Bitshares new DPoS with paid delegates adds resilience to Sybil attacks by giving shareholders a very strong incentive to thoroughly and continually investigate all delegates, and rally together to cut out any perceived malicious or parasitical agent. While it is once again expensive like Proof of Work, the money contributes directly to paying for the development and promotion of the Bitshares ecosystem, such that it becomes a viral entity with the 101 most qualified business partners invested in its success! Paid delegates is the true Proof of Work. Prove to us constantly that you are providing Work for Bitshares or be replaced in a highly competitive, reputation based environment. Maintaining a good reputation is hard and requires effort. Performing a Sybil attack and maintaining the reputation of enough fake identities to attack Bitshares is much, much harder!
When we look at Bitshares this way, it fulfills the ultimate promise of crypto: an ultra secure store of value. While this requires a cost, just like in Proof of Work, our security algorithm provides a massive advantage: 101 entities and business partners devotes to the viral promotion of Bitshares. These entities constantly compete with each other and others hoping to get into the club to provide the most value in a darwinian process where those who fail to be efficient enough in creating value are replaced.
The fact that Bitshares also has and will tons of other amazing features like Exchange, Vote, and DNS, and will make money through these uses, is icing on the cake.
Some more final notes:
• At various points I suggest that you could attack Bitshares with 51 delegates. I don’t actually know if this number is the right number, I have seen estimates both higher and lower. Replace 51 with X delegates instead.

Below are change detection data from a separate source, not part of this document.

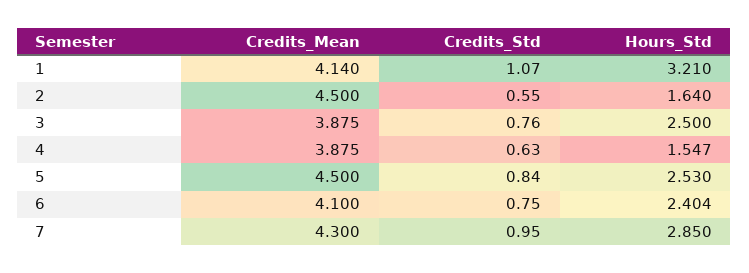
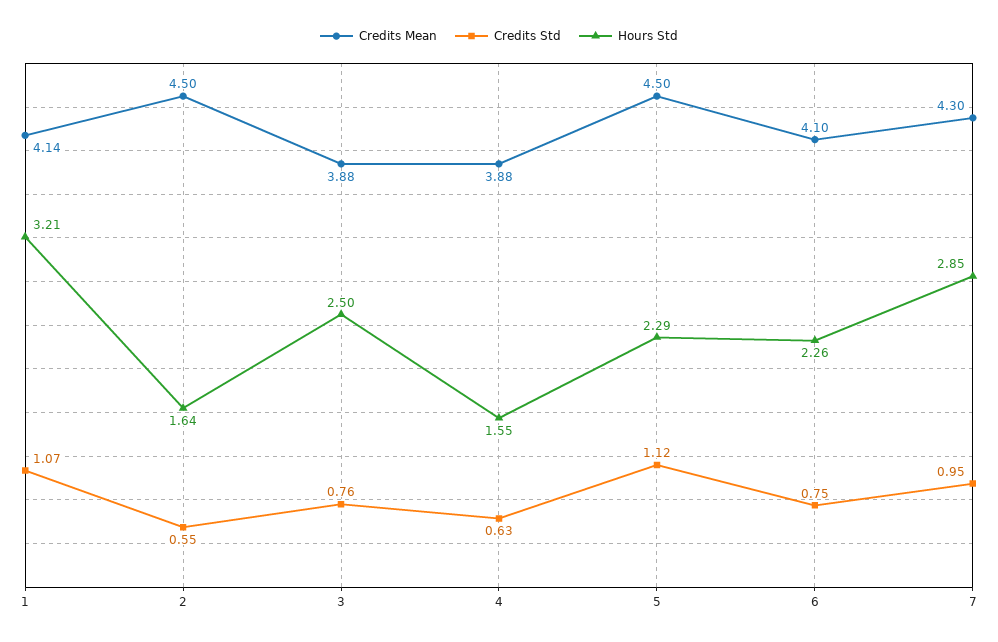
Credits_Std, 5: 0.84 -> 1.12
Hours_Std, 5: 2.53 -> 2.29
Hours_Std, 6: 2.404 -> 2.26

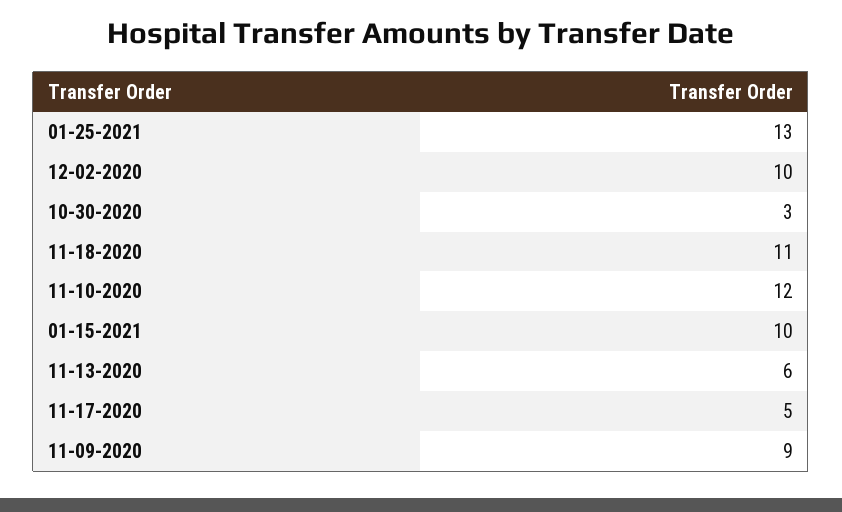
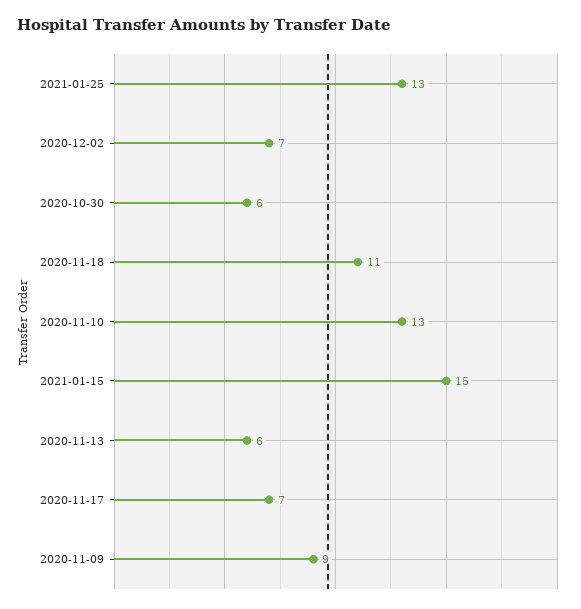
12-02-2020: 10 -> 7
10-30-2020: 3 -> 6
11-10-2020: 12 -> 13
01-15-2021: 10 -> 15
11-17-2020: 5 -> 7

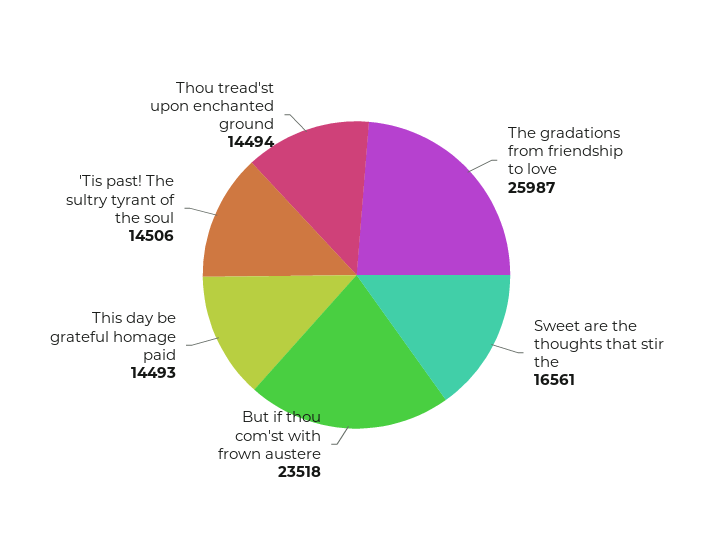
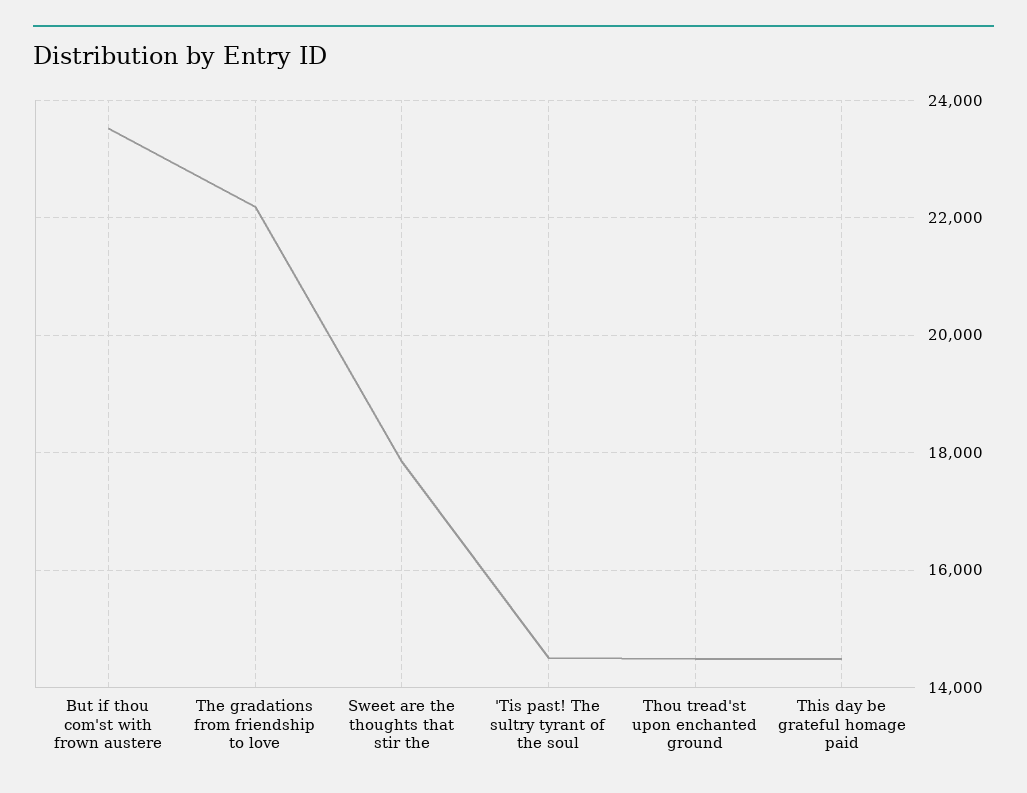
The gradations from friendship to love: 25987 -> 22200
Sweet are the thoughts that stir the: 16561 -> 17800

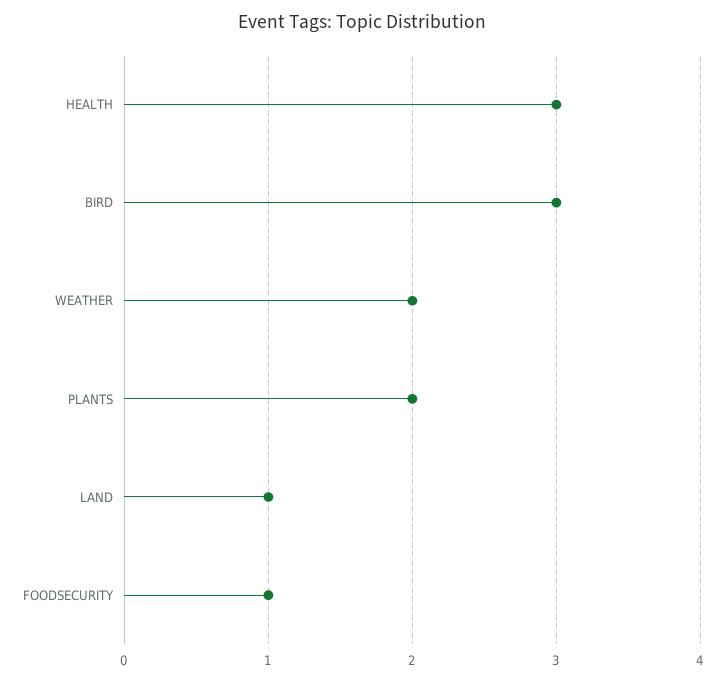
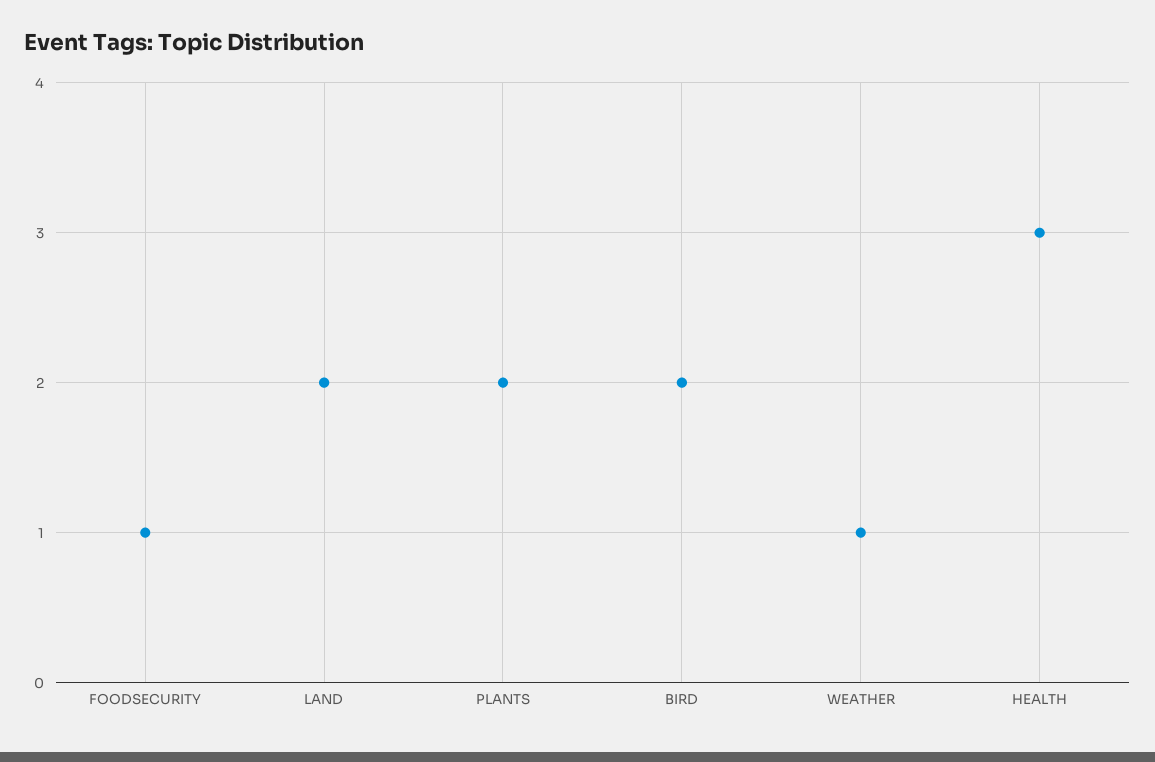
BIRD: 3 -> 2
WEATHER: 2 -> 1
LAND: 1 -> 2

• It is important that we are vigilant in inspecting standby delegates as well. If a malicious entity got its delegates #102-152 ready in line, it could wait until some event got shareholders angry at current delegates and then get elected when we removed approval from them, then execute the attack. Standby delegates matter as well and must be investigated.
• Any time in which we see large and rapid delegate turnover we should be worried and extra vigilant! It is possible at such times that all the new delegates are being voted in by a malicious entity who is going to dump their shares and then attack. Be extra vigilant in times of high delegate turnover!This post demonstrates why it is critical that we do NOT separate workers and block producer delegates!!
A low pay block producer delegate is a delegate that goes unscrutinized! A high pay delegate is one that must always demonstrate proof of work. It is precisely because we are paying so much attention to paiddelegates and their reputations, that Bitshares becomes secure against Sybil attacks.